The Labour MP says there has been an ‘exponential rise’ in people being pinged by the app, which has prompted many to switch it off.

She has called on the government to fix the app so that a ping means only that you need to go and get a PCR test immediately, rather than starting to self-isolate straight away.

“Getting a test is the best way of knowing if you have Covid 19, so the app should be an indication that you need to go and get a test,” Ms Maskell said. “Test and release systems can then let people return to work as soon as there is confidence that they are negative.”

The problem with the NHS Covid app at the moment is that it is too sensitive, Ms Maskell said – so that people are being pinged even if they were several rooms away from someone with an infection, so had not genuinely come into contact.

Fixing the app would be an effective way to make sure that no-one was locked down that didn’t need to be, while ensuring that everyone who had Covid19 must stay home, Ms Maskell said.

But until and unless the app is fixed, the MP has urged people to keep it switched on, and to isolate when it instructs them to do so.

She has also urged people to continue to follow social distancing measures – by keeping at a two metre distance from others when they go out distance, wearing a facemask, and maintaining hygiene standards.

“Just as we were reaching the final hurdle in this race against Covid19, we are now in danger of doing another lap - something none of us want,” Ms Maskell said.

“We all long for the day when we don’t need to keep our distance or cover our faces.

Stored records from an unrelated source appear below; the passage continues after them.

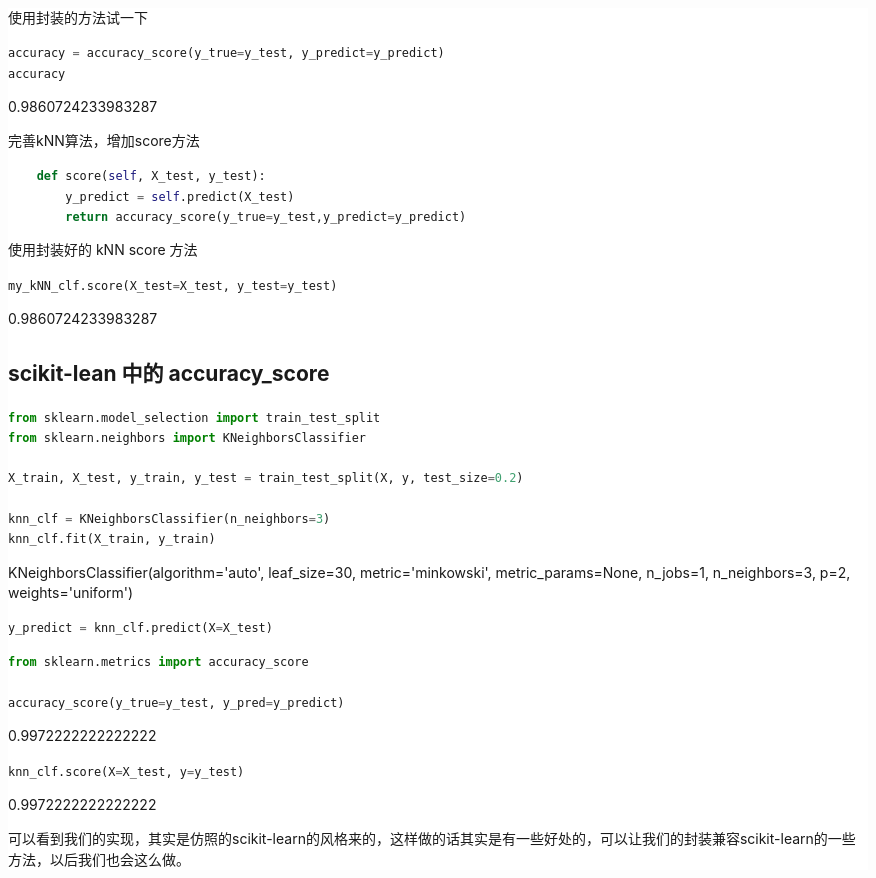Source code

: 使用封装的方法试一下

```python
accuracy = accuracy_score(y_true=y_test, y_predict=y_predict)
accuracy
```

0.9860724233983287

完善kNN算法，增加score方法

```python
    def score(self, X_test, y_test):
        y_predict = self.predict(X_test)
        return accuracy_score(y_true=y_test,y_predict=y_predict)
```

使用封装好的 kNN score 方法

```python
my_kNN_clf.score(X_test=X_test, y_test=y_test)
```

0.9860724233983287

## scikit-lean 中的 accuracy_score

```python
from sklearn.model_selection import train_test_split
from sklearn.neighbors import KNeighborsClassifier

X_train, X_test, y_train, y_test = train_test_split(X, y, test_size=0.2)

knn_clf = KNeighborsClassifier(n_neighbors=3)
knn_clf.fit(X_train, y_train)
```

KNeighborsClassifier(algorithm='auto', leaf_size=30, metric='minkowski',
               metric_params=None, n_jobs=1, n_neighbors=3, p=2,
               weights='uniform')

```python
y_predict = knn_clf.predict(X=X_test)
```

```python
from sklearn.metrics import accuracy_score

accuracy_score(y_true=y_test, y_pred=y_predict)
```

0.9972222222222222

```python
knn_clf.score(X=X_test, y=y_test)
```

0.9972222222222222

可以看到我们的实现，其实是仿照的scikit-learn的风格来的，这样做的话其实是有一些好处的，可以让我们的封装兼容scikit-learn的一些方法，以后我们也会这么做。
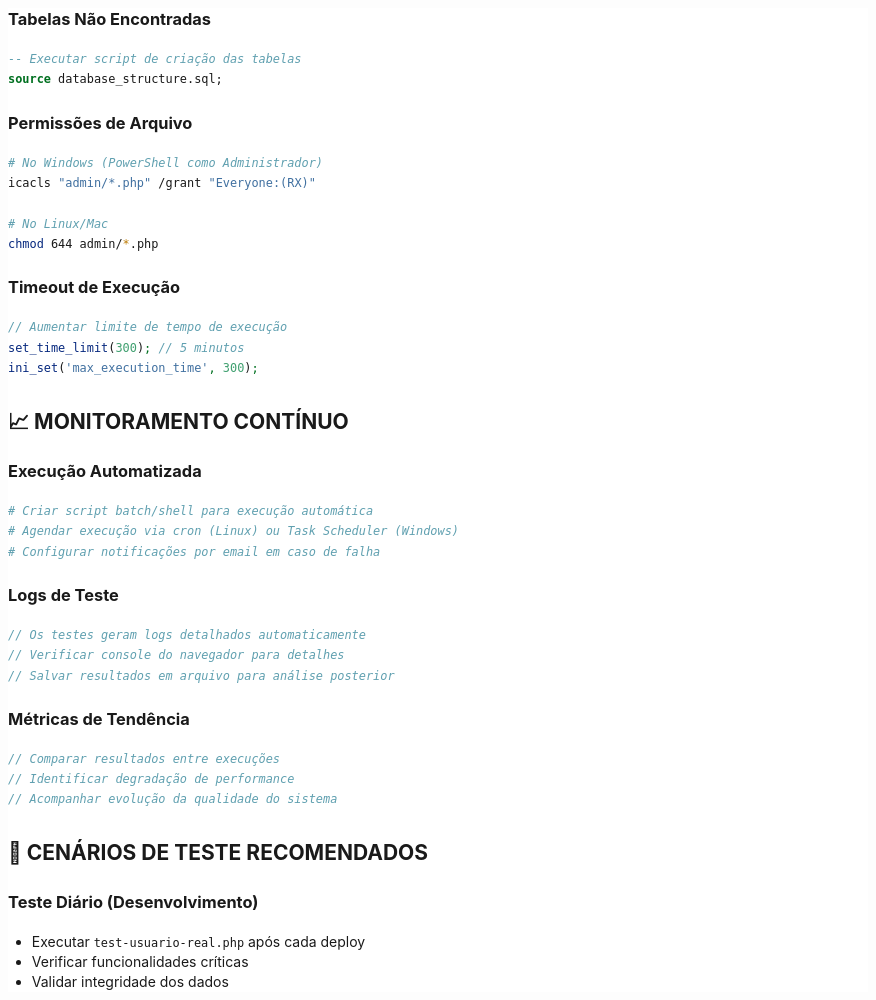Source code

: ### **Tabelas Não Encontradas**
```sql
-- Executar script de criação das tabelas
source database_structure.sql;
```

### **Permissões de Arquivo**
```bash
# No Windows (PowerShell como Administrador)
icacls "admin/*.php" /grant "Everyone:(RX)"

# No Linux/Mac
chmod 644 admin/*.php
```

### **Timeout de Execução**
```php
// Aumentar limite de tempo de execução
set_time_limit(300); // 5 minutos
ini_set('max_execution_time', 300);
```

## 📈 **MONITORAMENTO CONTÍNUO**

### **Execução Automatizada**
```bash
# Criar script batch/shell para execução automática
# Agendar execução via cron (Linux) ou Task Scheduler (Windows)
# Configurar notificações por email em caso de falha
```

### **Logs de Teste**
```php
// Os testes geram logs detalhados automaticamente
// Verificar console do navegador para detalhes
// Salvar resultados em arquivo para análise posterior
```

### **Métricas de Tendência**
```php
// Comparar resultados entre execuções
// Identificar degradação de performance
// Acompanhar evolução da qualidade do sistema
```

## 🎯 **CENÁRIOS DE TESTE RECOMENDADOS**

### **Teste Diário (Desenvolvimento)**
- Executar `test-usuario-real.php` após cada deploy
- Verificar funcionalidades críticas
- Validar integridade dos dados
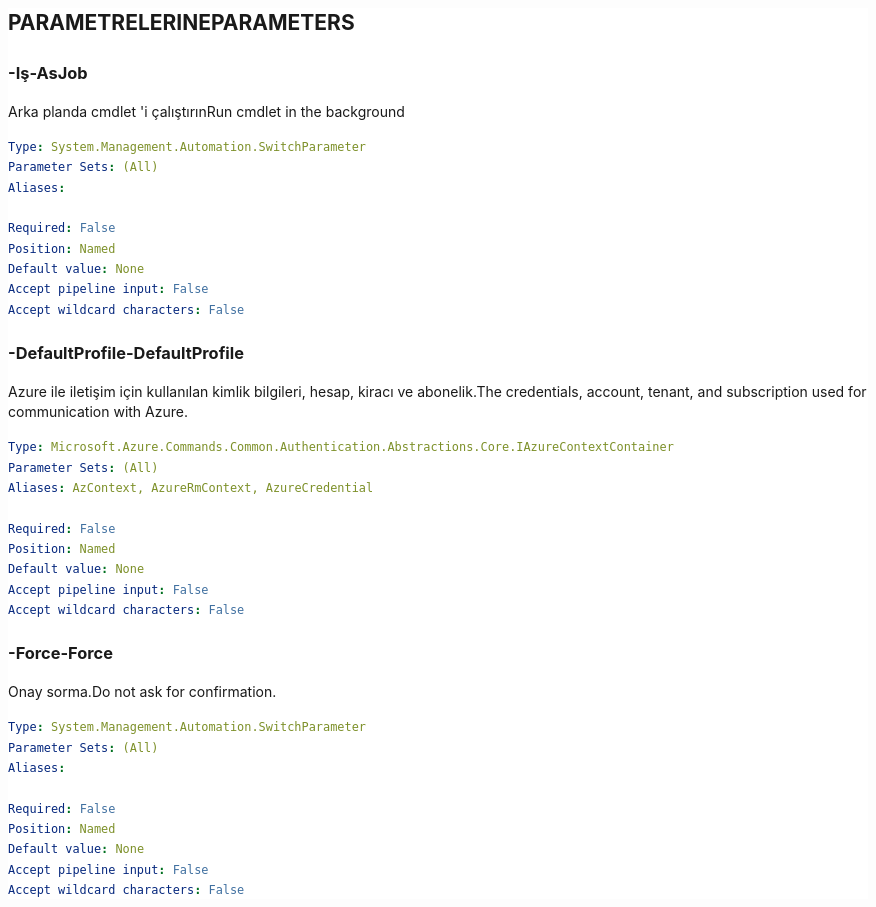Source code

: ## <span data-ttu-id="4f2f4-117">PARAMETRELERINE</span><span class="sxs-lookup"><span data-stu-id="4f2f4-117">PARAMETERS</span></span>

### <span data-ttu-id="4f2f4-118">-Iş</span><span class="sxs-lookup"><span data-stu-id="4f2f4-118">-AsJob</span></span>
<span data-ttu-id="4f2f4-119">Arka planda cmdlet 'i çalıştırın</span><span class="sxs-lookup"><span data-stu-id="4f2f4-119">Run cmdlet in the background</span></span>

```yaml
Type: System.Management.Automation.SwitchParameter
Parameter Sets: (All)
Aliases:

Required: False
Position: Named
Default value: None
Accept pipeline input: False
Accept wildcard characters: False
```

### <span data-ttu-id="4f2f4-120">-DefaultProfile</span><span class="sxs-lookup"><span data-stu-id="4f2f4-120">-DefaultProfile</span></span>
<span data-ttu-id="4f2f4-121">Azure ile iletişim için kullanılan kimlik bilgileri, hesap, kiracı ve abonelik.</span><span class="sxs-lookup"><span data-stu-id="4f2f4-121">The credentials, account, tenant, and subscription used for communication with Azure.</span></span>

```yaml
Type: Microsoft.Azure.Commands.Common.Authentication.Abstractions.Core.IAzureContextContainer
Parameter Sets: (All)
Aliases: AzContext, AzureRmContext, AzureCredential

Required: False
Position: Named
Default value: None
Accept pipeline input: False
Accept wildcard characters: False
```

### <span data-ttu-id="4f2f4-122">-Force</span><span class="sxs-lookup"><span data-stu-id="4f2f4-122">-Force</span></span>
<span data-ttu-id="4f2f4-123">Onay sorma.</span><span class="sxs-lookup"><span data-stu-id="4f2f4-123">Do not ask for confirmation.</span></span>

```yaml
Type: System.Management.Automation.SwitchParameter
Parameter Sets: (All)
Aliases:

Required: False
Position: Named
Default value: None
Accept pipeline input: False
Accept wildcard characters: False
```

“However, as infection rates spiral out of control again, people are becoming poorly and tragically some are dying. Now is not the time to give up. There is no greater act of kindness than to ‘be sensitive and be safe’.

“We have come through the ups and downs of the last 18 months together, showing our kindness and support for one another, respecting each other’s space and making sure that aerosol droplets are not passed onto others.

“We just have to go that further bit forward to bring those infection rates down again. I know what a caring and supportive community York is. Therefore I implore you not to throw caution to the wind at this point, but to continue to protect one another.”

The MP has also asked for the local contact tracing system to be restored, as she says it was 'highly effective in locking down the virus'.